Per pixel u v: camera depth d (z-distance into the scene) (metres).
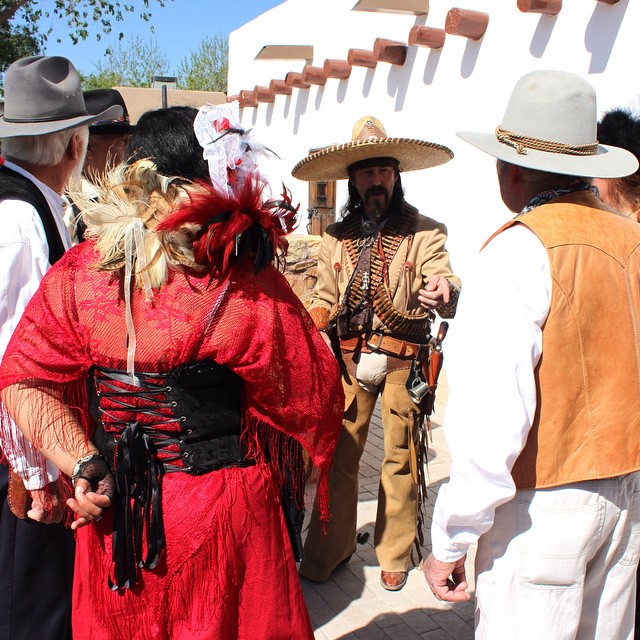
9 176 1.99
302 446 1.73
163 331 1.51
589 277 1.59
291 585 1.69
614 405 1.59
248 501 1.59
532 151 1.70
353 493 3.05
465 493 1.59
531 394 1.55
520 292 1.57
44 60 2.09
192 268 1.54
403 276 2.86
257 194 1.54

_ _ _ _ _ _ _

PROBLEM TO SOLVE ->
Your reply should be the lines from the one that contains "589 277 1.59" through the end of the listing above, repeated exactly.

RESULT FOR THIS TASK ->
589 277 1.59
291 585 1.69
614 405 1.59
248 501 1.59
532 151 1.70
353 493 3.05
465 493 1.59
531 394 1.55
520 292 1.57
44 60 2.09
192 268 1.54
403 276 2.86
257 194 1.54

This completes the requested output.